Separately this week, Saylor also granted an extension until April 14 to members of the Assn. of American Universities to submit the same data while the group opposed the block order of its 69 US schools. Members of this organization include Stanford and USC.

California accuses government of ‘fishing expedition’

The US Department of Education’s new policy, announced in August, broadly expands long-standing federal data collection on universities. It said schools must share information by March 18.

Saylor twice extended the deadline while considering arguments from both sides on the injunction.

Trump administration officials have said they have requested information from schools to prove they are not illegally targeting race in admissions. The Supreme Court struck down these affirmative action policies in 2023.

In that case, the justices said colleges can consider how race has shaped students’ lives when writing about the theme in admissions essays. In California, Proposition 209 has prohibited community colleges and universities from considering race in admissions since 1997.

When he filed a California lawsuit against the Trump administration, Atty. Gen. Rob Bonta called the request a “fishing expedition” that “required unprecedented amounts of information from our colleges and universities under the guise of following human rights law.”

Democratic states argued in their legal filing that the government was turning the nonpartisan National Center for Education Statistics into “a vehicle for law enforcement and the advancement of party policy goals.”

Trump higher education is investigating

The Trump administration has accused several elite institutions, including the UC system, of violating the law by using race in admissions and discriminating against white and Asian-American students. This year, the government joined a lawsuit against UCLA in federal court, alleging that the David Geffen School of Medicine illegally engaged in admissions practices. UC and UCLA said they are following federal and California law.

Last week, the Justice Department said it was investigating whether medical schools at UC San Diego and Stanford discriminated against students. As part of that investigation, the Justice Department is demanding that medical schools turn over personal and academic student data by April 24 or face federal funding cuts. The schools said they follow state and federal law on student admissions and review federal applications.
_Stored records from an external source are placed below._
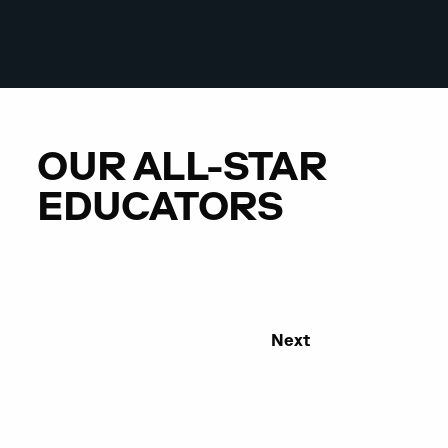
OUR ALL-STAR
EDUCATORS
Next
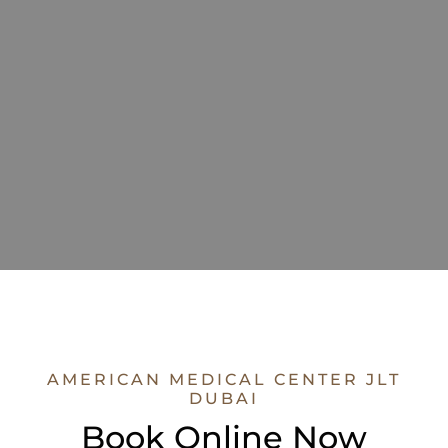
AMERICAN MEDICAL CENTER JLT
DUBAI
Book Online Now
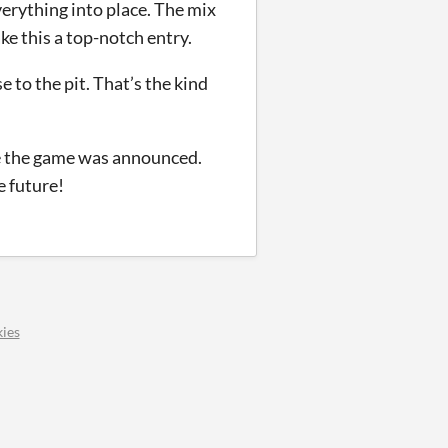
erything into place. The mix
ke this a top-notch entry.
e to the pit. That’s the kind
ce the game was announced.
e future!
ies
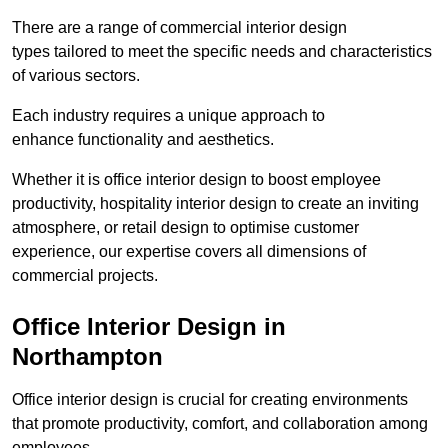
There are a range of commercial interior design
types tailored to meet the specific needs and characteristics
of various sectors.
Each industry requires a unique approach to
enhance functionality and aesthetics.
Whether it is office interior design to boost employee
productivity, hospitality interior design to create an inviting
atmosphere, or retail design to optimise customer
experience, our expertise covers all dimensions of
commercial projects.
Office Interior Design in
Northampton
Office interior design is crucial for creating environments
that promote productivity, comfort, and collaboration among
employees.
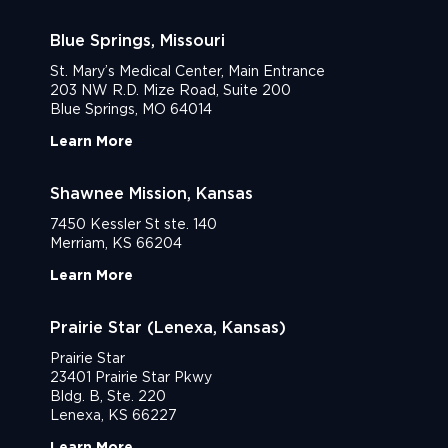
Blue Springs, Missouri
St. Mary’s Medical Center, Main Entrance
203 NW R.D. Mize Road, Suite 200
Blue Springs, MO 64014
Learn More
Shawnee Mission, Kansas
7450 Kessler St ste. 140
Merriam, KS 66204
Learn More
Prairie Star (Lenexa, Kansas)
Prairie Star
23401 Prairie Star Pkwy
Bldg. B, Ste. 220
Lenexa, KS 66227
Learn More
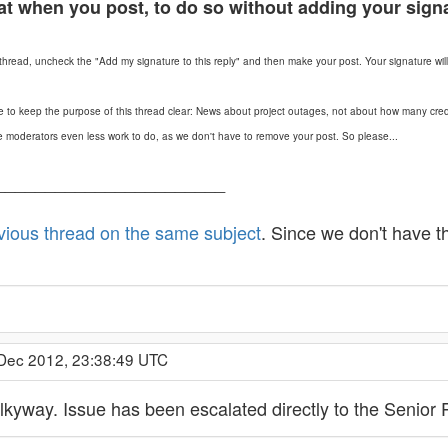
at when you post, to do so without adding your sign
hread, uncheck the "Add my signature to this reply" and then make your post. Your signature will s
e to keep the purpose of this thread clear: News about project outages, not about how many cred
s the moderators even less work to do, as we don't have to remove your post. So please...
_______________________
vious thread on the same subject
. Since we don't have t
 Dec 2012, 23:38:49 UTC
lkyway. Issue has been escalated directly to the Senior 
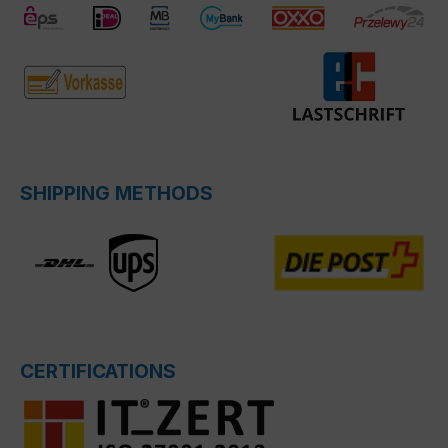
SHIPPING METHODS
CERTIFICATIONS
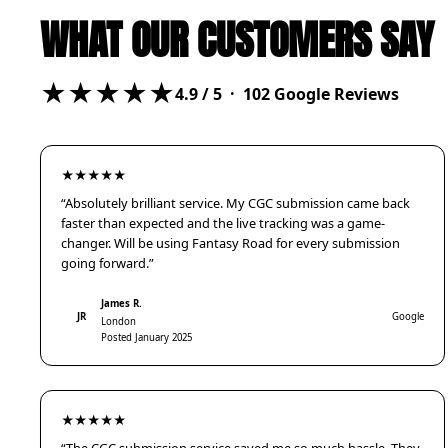
WHAT OUR CUSTOMERS SAY
★★★★★
4.9
/ 5 ·
102
Google Reviews
★★★★★
“Absolutely brilliant service. My CGC submission came back
faster than expected and the live tracking was a game-
changer. Will be using Fantasy Road for every submission
going forward.”
James R.
JR
Google
London
Posted January 2025
★★★★★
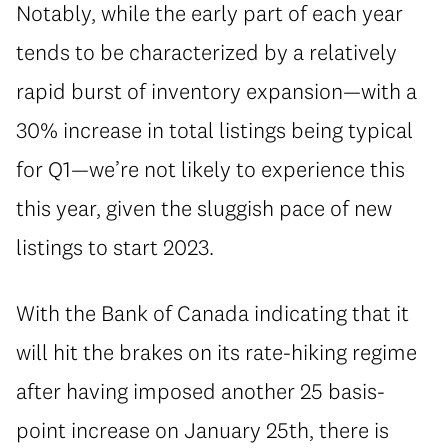
Notably, while the early part of each year
tends to be characterized by a relatively
rapid burst of inventory expansion—with a
30% increase in total listings being typical
for Q1—we’re not likely to experience this
this year, given the sluggish pace of new
listings to start 2023.
With the Bank of Canada indicating that it
will hit the brakes on its rate-hiking regime
after having imposed another 25 basis-
point increase on January 25th, there is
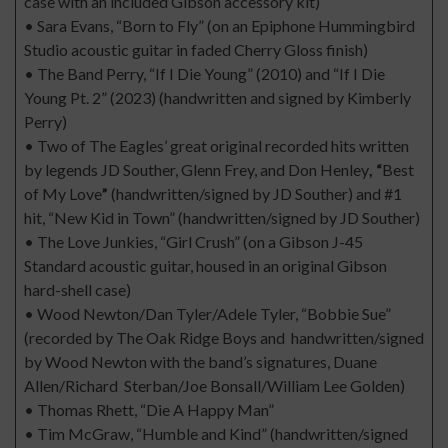
case with an included Gibson accessory kit)
• Sara Evans, “Born to Fly” (on an Epiphone Hummingbird
Studio acoustic guitar in faded Cherry Gloss finish)
• The Band Perry, “If I Die Young” (2010) and “If I Die
Young Pt. 2” (2023) (handwritten and signed by Kimberly
Perry)
• Two of The Eagles’ great original recorded hits written
by legends JD Souther, Glenn Frey, and Don Henley
, “
Best
of My Love
”
(handwritten/signed by JD Souther) and #1
hit, “New Kid in Town” (handwritten/signed by JD Souther)
• The Love Junkies, “Girl Crush” (on a Gibson J-45
Standard acoustic guitar, housed in an original Gibson
hard-shell case)
• Wood Newton/Dan Tyler/Adele Tyler, “Bobbie Sue”
(recorded by The Oak Ridge Boys and handwritten/signed
by Wood Newton with the band’s signatures, Duane
Allen/Richard Sterban/Joe Bonsall/William Lee Golden)
• Thomas Rhett, “Die A Happy Man”
• Tim McGraw, “Humble and Kind” (handwritten/signed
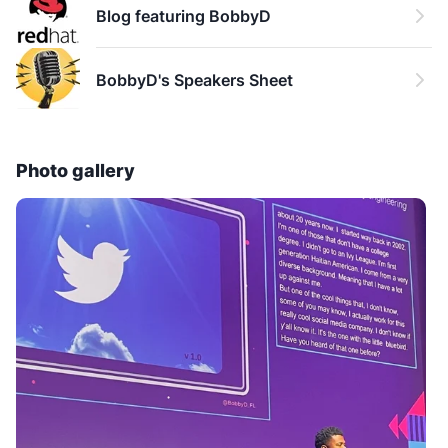
Blog featuring BobbyD
a Black Technologist.
BobbyD's Speakers Sheet
Photo gallery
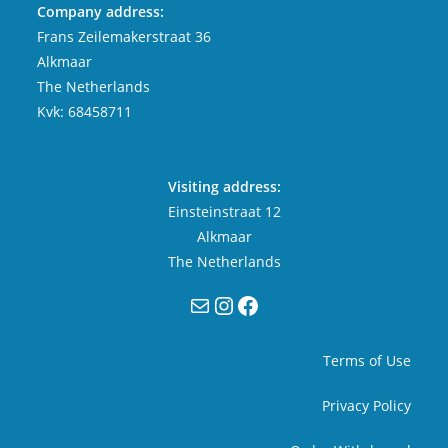
Company address:
Frans Zeilemakerstraat 36
Alkmaar
The Netherlands
Kvk: 68458711
Visiting address:
Einsteinstraat 12
Alkmaar
The Netherlands
Mail
Instagram
Facebook
Terms of Use
Privacy Policy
The medical school information requested includes data about students’ race, Medical College Admission Test scores, undergraduate GPAs, home ZIP codes, citizenship status, admissions essays, and whether they are legacies or family donors to the schools.
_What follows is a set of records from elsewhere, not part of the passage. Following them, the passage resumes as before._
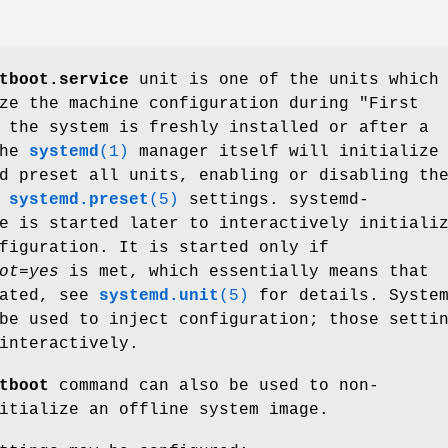
tboot.service
unit is one of the units which
ze the machine configuration during "First
 the system is freshly installed or after a
The
systemd
(1)
manager itself will initialize
 preset all units, enabling or disabling th
e
systemd.preset
(5)
settings. systemd-
e is started later to interactively initiali
figuration. It is started only if
ot=yes
is met, which essentially means that
lated, see
systemd.unit
(5)
for details. Syste
be used to inject configuration; those setti
interactively.
tboot
command can also be used to non-
itialize an offline system image.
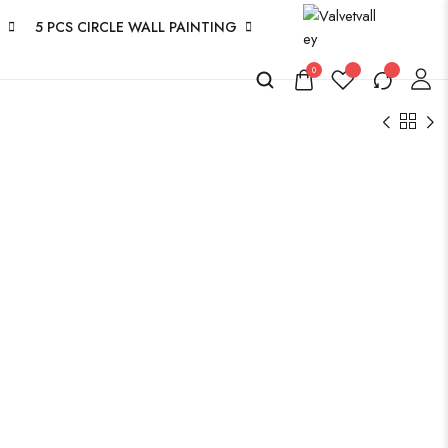
5 PCS CIRCLE WALL PAINTING
0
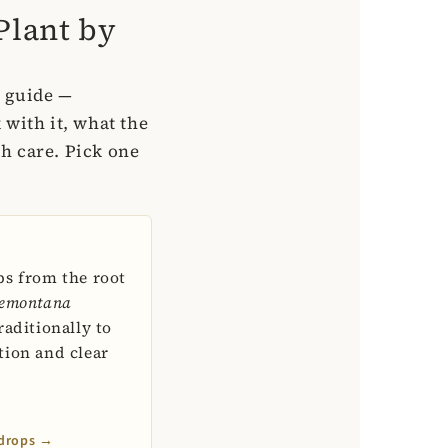
Plant by
n guide —
 with it, what the
th care. Pick one
ps from the root
emontana
raditionally to
tion and clear
 drops →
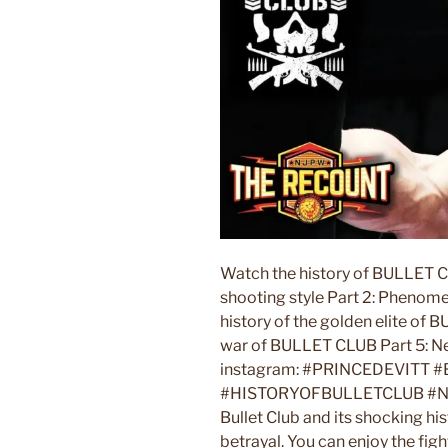
Watch the history of BULLET C
shooting style Part 2: Phenom
history of the golden elite of B
war of BULLET CLUB Part 5: Ne
instagram: #PRINCEDEVI
#HISTORYOFBULLETCLUB #NJPW 
Bullet Club and its shocking h
betrayal. You can enjoy the fi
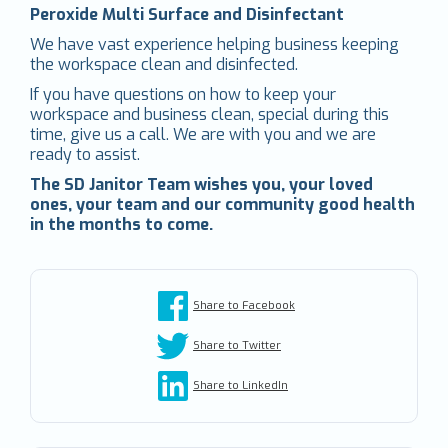
Peroxide Multi Surface and Disinfectant
We have vast experience helping business keeping
the workspace clean and disinfected.
If you have questions on how to keep your
workspace and business clean, special during this
time, give us a call. We are with you and we are
ready to assist.
The SD Janitor Team wishes you, your loved
ones, your team and our community good health
in the months to come.
Share to Facebook
Share to Twitter
Share to LinkedIn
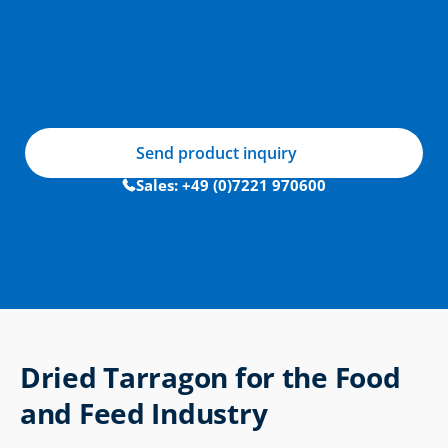
Send product inquiry
Sales: +49 (0)7221 970600
Dried Tarragon for the Food 
and Feed Industry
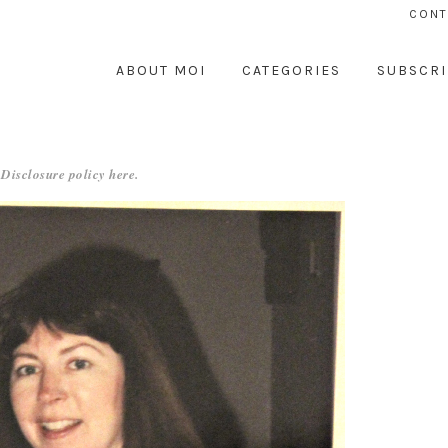
CONT
ABOUT MOI
CATEGORIES
SUBSCRI
 Disclosure policy
here
.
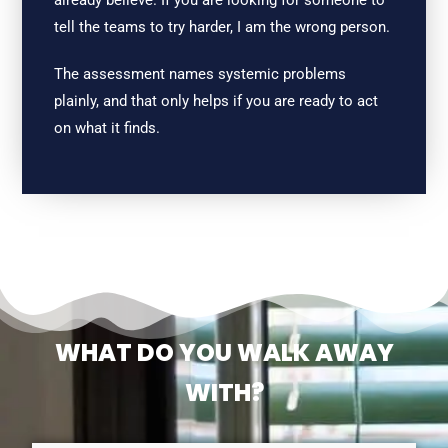
already believe. If you are looking for someone to
tell the teams to try harder, I am the wrong person.
The assessment names systemic problems
plainly, and that only helps if you are ready to act
on what it finds.
WHAT DO YOU WALK AWAY
WITH?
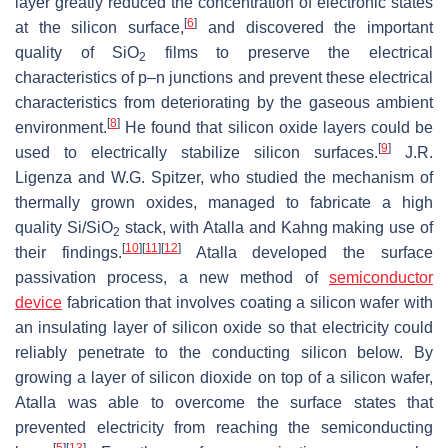
layer greatly reduced the concentration of electronic states
[
6
]
at the silicon surface,
and discovered the important
quality of SiO
films to preserve the electrical
2
characteristics of p–n junctions and prevent these electrical
characteristics from deteriorating by the gaseous ambient
[
8
]
environment.
He found that silicon oxide layers could be
[
9
]
used to electrically stabilize silicon surfaces.
J.R.
Ligenza and W.G. Spitzer, who studied the mechanism of
thermally grown oxides, managed to fabricate a high
quality Si/SiO
stack, with Atalla and Kahng making use of
2
[
10
]
[
11
]
[
12
]
their findings.
Atalla developed the surface
passivation process, a new method of
semiconductor
device
fabrication that involves coating a silicon wafer with
an insulating layer of silicon oxide so that electricity could
reliably penetrate to the conducting silicon below. By
growing a layer of silicon dioxide on top of a silicon wafer,
Atalla was able to overcome the surface states that
prevented electricity from reaching the semiconducting
[
5
]
[
13
]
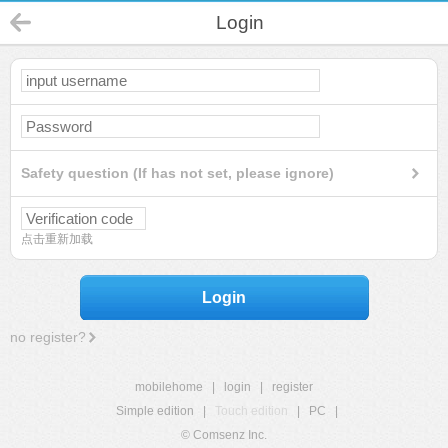
Login
Safety question (If has not set, please ignore)
点击重新加载
Login
no register?
mobilehome
|
login
|
register
Simple edition
|
Touch edition
|
PC
|
© Comsenz Inc.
In multiple investigations and legal filings since last year, the Trump administration has widely argued that colleges and universities use personal statements and other proxies, such as income levels or ZIP Codes, to illegally determine the race of applicants.
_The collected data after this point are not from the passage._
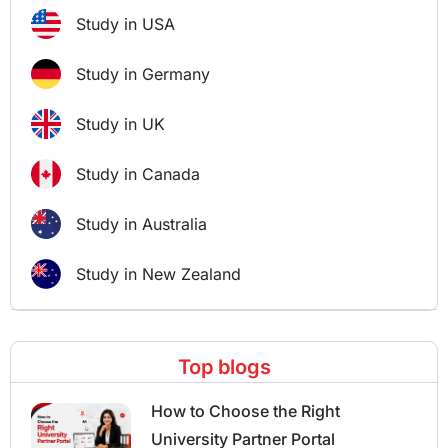
Study in USA
Study in Germany
Study in UK
Study in Canada
Study in Australia
Study in New Zealand
Top blogs
How to Choose the Right
University Partner Portal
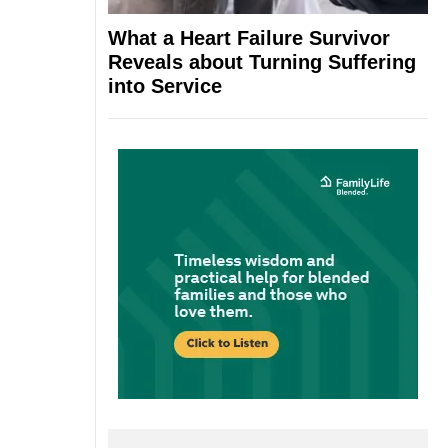
What a Heart Failure Survivor
Reveals about Turning Suffering
into Service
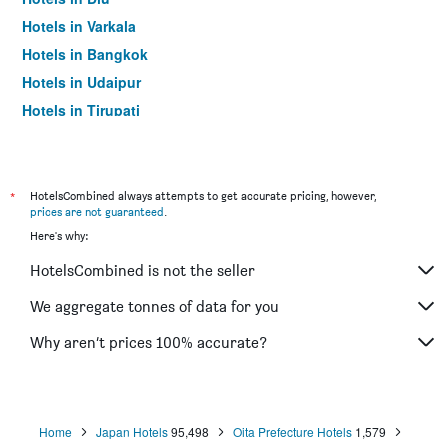
Hotels in Varkala
Hotels in Bangkok
Hotels in Udaipur
Hotels in Tirupati
*
HotelsCombined always attempts to get accurate pricing, however,
prices are not guaranteed
.
Here's why:
HotelsCombined is not the seller
We aggregate tonnes of data for you
Why aren’t prices 100% accurate?
Home
Japan Hotels
95,498
Oita Prefecture Hotels
1,579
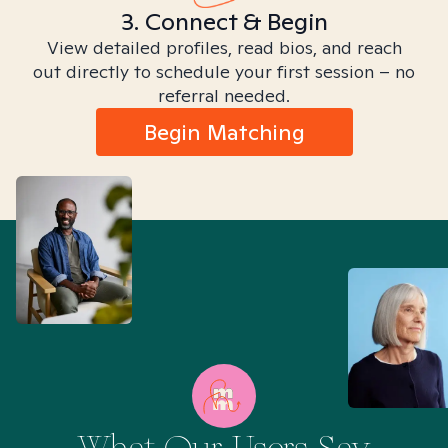
3. Connect & Begin
View detailed profiles, read bios, and reach
out directly to schedule your first session – no
referral needed.
Begin Matching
An August 2025 government memo at the center of the legal dispute ordered Education Secretary Linda McMahon to obtain more information from colleges to “provide adequate transparency in admissions.

“If the collection of data is delayed, the public release of admissions statistics will be delayed, and for the rest of the year college applicants will be denied full information about their chances of getting a coveted spot at the schools of their dreams based on race, gender, and other factors,” government attorneys wrote in the court filing. “These students may spend money on colleges where they have no realistic chance of being accepted.”

The Justice Department said in court filings as of March 23, 1,700 colleges and universities had either completed their submissions or were eligible for an extension after submitting partial reports.

If colleges don’t submit the data, the government can fine them under the Higher Education Act of 1965, which details requirements for colleges that receive federal student financial aid, such as Pell Grants.